Real-World Case Example: Billing D7660
A patient presents requiring a procedure consistent with D7660 (malar and zygomatic arch procedures). The treating dentist documents the clinical findings, performs the procedure as indicated, and records detailed notes including the diagnosis, technique, and outcome. The billing team verifies insurance coverage, submits the claim with D7660 and supporting documentation, and follows up to ensure timely reimbursement. When the initial claim is processed, the practice reviews the Explanation of Benefits and addresses any discrepancies promptly.
Related CDT Codes to D7660
If you are researching D7660, you may also need to reference these related CDT codes in the excision of bone tissue range and beyond:
D7111: Primary Tooth Coronal Remnant Extraction — Learn when to use D7111 and how it differs from D7660.
D7140: Erupted Tooth Extraction — Learn when to use D7140 and how it differs from D7660.
D7210: Surgical Extraction with Bone Removal — Learn when to use D7210 and how it differs from D7660.
D7220: Partially Bony Impacted Tooth Extraction — Learn when to use D7220 and how it differs from D7660.
D7310: Alveoloplasty with Extractions — Learn when to use D7310 and how it differs from D7660.
Frequently Asked Questions About D7660
Is the D7660 dental code applicable for non-traumatic medical conditions?
No, the D7660 code is exclusively designated for open reduction procedures involving malar and/or zygomatic arch fractures that result from traumatic incidents like accidents, athletic injuries, or falls. This code is not suitable for addressing non-traumatic issues or congenital abnormalities affecting these facial bone structures. Always verify with the specific insurance carrier, as policies and coverage rules can vary significantly between payers. Maintaining thorough documentation for D7660 will strengthen your position in any audit or appeal scenario.
Is it possible to bill D7660 together with other surgical procedure codes?
Yes, D7660 can be billed in conjunction with other procedure codes when multiple separate surgical interventions are conducted within the same operative session, such as addressing additional facial fracture repairs. However, it must not be used to separate services that are inherently part of the same surgical technique.

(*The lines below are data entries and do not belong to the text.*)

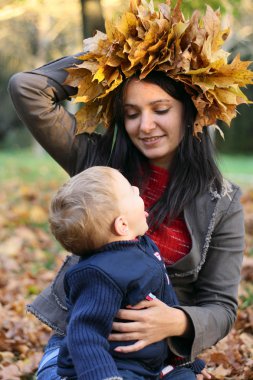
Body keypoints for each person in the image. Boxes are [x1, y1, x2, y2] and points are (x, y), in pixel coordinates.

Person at [8, 1, 252, 379]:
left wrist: (176, 322)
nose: (145, 125)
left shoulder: (221, 201)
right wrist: (114, 60)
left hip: (160, 358)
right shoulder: (99, 166)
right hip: (82, 346)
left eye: (160, 108)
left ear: (190, 111)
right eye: (132, 112)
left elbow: (220, 306)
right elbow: (28, 88)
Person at [48, 165, 205, 379]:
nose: (137, 190)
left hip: (150, 363)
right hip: (114, 366)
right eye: (130, 191)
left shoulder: (144, 247)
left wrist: (184, 360)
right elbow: (85, 334)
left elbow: (165, 304)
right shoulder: (98, 275)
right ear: (122, 225)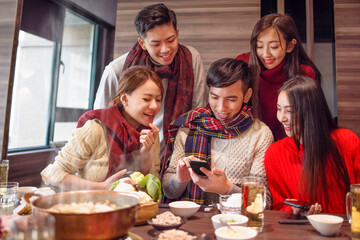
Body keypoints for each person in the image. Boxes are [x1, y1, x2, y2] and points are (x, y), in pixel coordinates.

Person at [94, 3, 208, 158]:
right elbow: (99, 122)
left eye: (170, 40)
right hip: (130, 158)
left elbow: (198, 111)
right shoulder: (117, 70)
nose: (165, 49)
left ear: (177, 33)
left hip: (177, 155)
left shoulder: (191, 59)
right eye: (156, 43)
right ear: (142, 43)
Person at [162, 58, 273, 205]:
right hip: (192, 220)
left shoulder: (260, 135)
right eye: (214, 97)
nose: (221, 108)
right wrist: (179, 181)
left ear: (247, 95)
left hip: (237, 223)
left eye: (231, 100)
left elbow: (264, 201)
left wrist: (227, 188)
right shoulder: (190, 127)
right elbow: (168, 191)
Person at [41, 66, 164, 191]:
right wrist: (102, 187)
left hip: (131, 208)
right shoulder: (96, 128)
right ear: (125, 99)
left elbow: (151, 182)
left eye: (158, 100)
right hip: (91, 206)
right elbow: (54, 173)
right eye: (146, 99)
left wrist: (145, 154)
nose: (154, 106)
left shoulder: (150, 133)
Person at [265, 75, 360, 215]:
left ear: (311, 111)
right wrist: (294, 210)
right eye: (279, 109)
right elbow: (279, 207)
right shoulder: (275, 153)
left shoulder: (347, 140)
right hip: (301, 232)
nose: (281, 118)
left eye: (289, 111)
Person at [236, 13, 322, 141]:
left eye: (274, 47)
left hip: (289, 144)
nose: (265, 54)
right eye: (259, 46)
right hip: (249, 143)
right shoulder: (243, 64)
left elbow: (309, 122)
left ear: (290, 46)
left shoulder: (304, 73)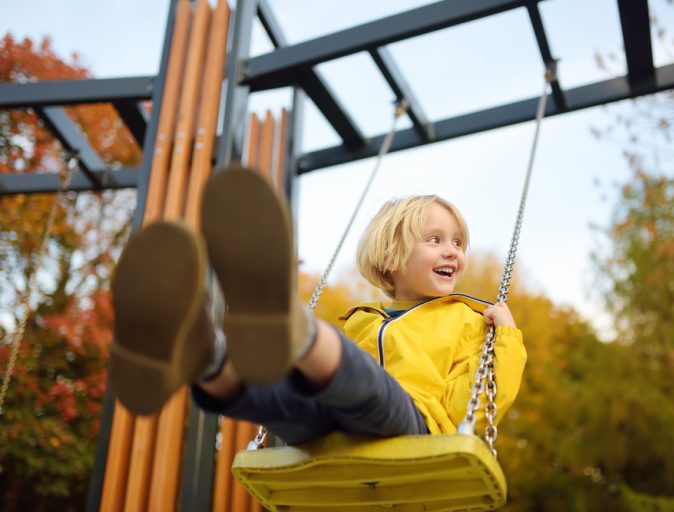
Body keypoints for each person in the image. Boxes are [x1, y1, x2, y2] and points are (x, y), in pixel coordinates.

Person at [109, 164, 527, 444]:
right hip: (336, 433)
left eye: (458, 242)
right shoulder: (363, 321)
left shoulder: (469, 321)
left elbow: (476, 401)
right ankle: (205, 357)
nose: (453, 251)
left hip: (413, 427)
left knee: (367, 385)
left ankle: (292, 324)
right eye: (435, 240)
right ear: (391, 255)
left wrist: (504, 336)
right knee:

It's essential to review payer-specific guidelines to prevent duplicate billing or improper unbundling practices.
What are the typical causes for claim denials when using code D7660?
Frequent denial causes include inadequate clinical documentation, missing pre-authorization requirements, incorrect insurance submission (submitting to dental coverage instead of medical insurance), or failure to establish medical necessity. To minimize claim rejections, ensure thorough clinical documentation, appropriate diagnostic imaging, and clear justification demonstrating why open reduction treatment is medically required. Always verify with the specific insurance carrier, as policies and coverage rules can vary significantly between payers. Maintaining thorough documentation for D7660 will strengthen your position in any audit or appeal scenario.
What is the typical reimbursement range for D7660?
Reimbursement for D7660 (malar and zygomatic arch procedures) varies based on geographic location, payer contract terms, and whether the patient has in-network or out-of-network coverage. Fee schedules are typically set by individual insurance carriers, so practices should verify expected reimbursement during benefits verification. If your practice consistently receives lower-than-expected payments for D7660, consider renegotiating your fee schedule with major payers or reviewing your UCR (Usual, Customary, and Reasonable) data for your region.
Does D7660 require prior authorization?
Prior authorization requirements for D7660 depend on the patient's specific insurance plan. Some carriers require advance approval for procedures coded under D7660, while others process claims without it. Best practice is to verify authorization requirements during insurance eligibility checks before the appointment. If prior authorization is required, submit the request with detailed clinical notes and supporting documentation to avoid delays in patient care and claim processing.